=== Section Start ===

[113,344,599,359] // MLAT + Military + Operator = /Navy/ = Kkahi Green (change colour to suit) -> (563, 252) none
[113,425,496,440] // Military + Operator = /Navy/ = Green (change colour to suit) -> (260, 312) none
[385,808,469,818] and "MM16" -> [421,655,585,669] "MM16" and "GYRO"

=== Section End ===
=== Section Start ===

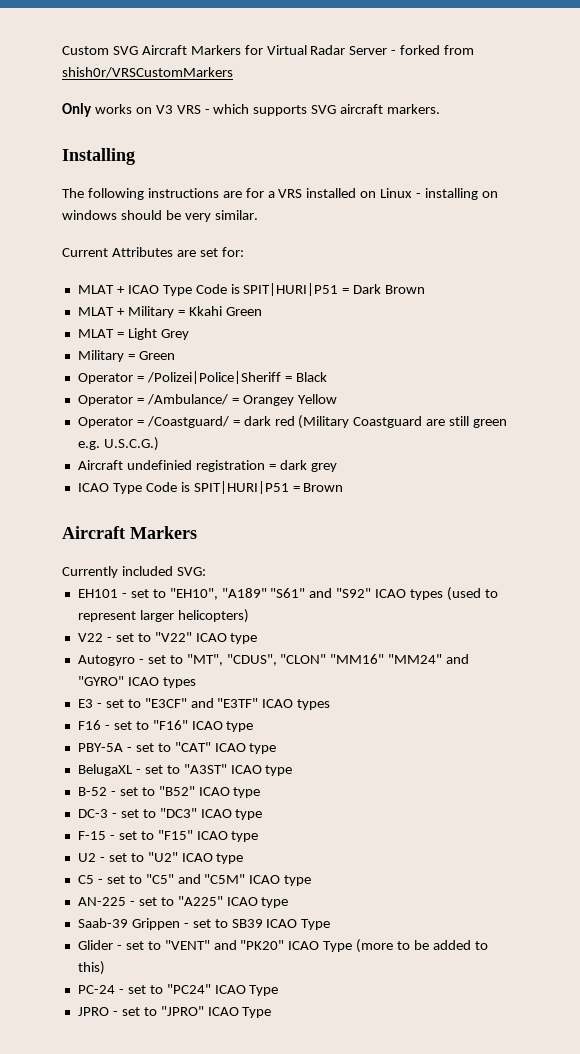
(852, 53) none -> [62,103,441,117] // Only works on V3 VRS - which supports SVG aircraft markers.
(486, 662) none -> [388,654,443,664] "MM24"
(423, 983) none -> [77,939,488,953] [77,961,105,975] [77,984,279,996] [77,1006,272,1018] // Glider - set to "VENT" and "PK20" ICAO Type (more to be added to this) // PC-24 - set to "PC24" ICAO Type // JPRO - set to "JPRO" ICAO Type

=== Section End ===

ASSIGNMENT:
Show all lines in the entries above where the word "Green" appears.

TASK RESPONSE:
[113,344,599,359] // MLAT + Military + Operator = /Navy/ = Kkahi Green (change colour to suit) -> (563, 252) none
[113,425,496,440] // Military + Operator = /Navy/ = Green (change colour to suit) -> (260, 312) none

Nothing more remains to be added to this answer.